Task directions: Retype the data that follows exactly. No pictures belong in the copy.

Given material:
::::::::
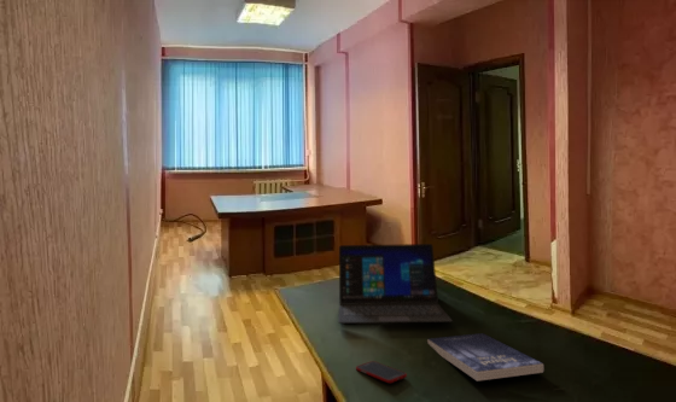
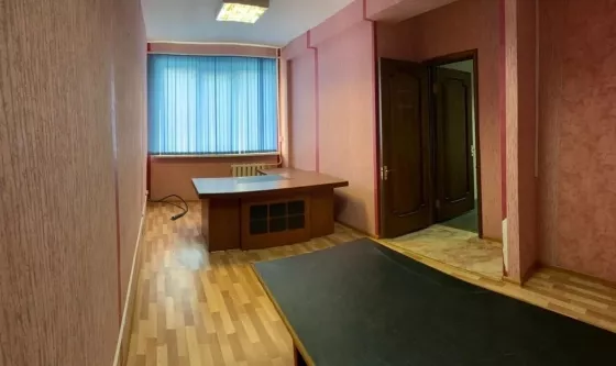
- laptop [337,243,454,325]
- book [426,332,546,383]
- cell phone [355,360,408,384]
::::::::
Completed exercise:
- laptop [337,243,454,325]
- book [426,332,546,383]
- cell phone [355,360,408,384]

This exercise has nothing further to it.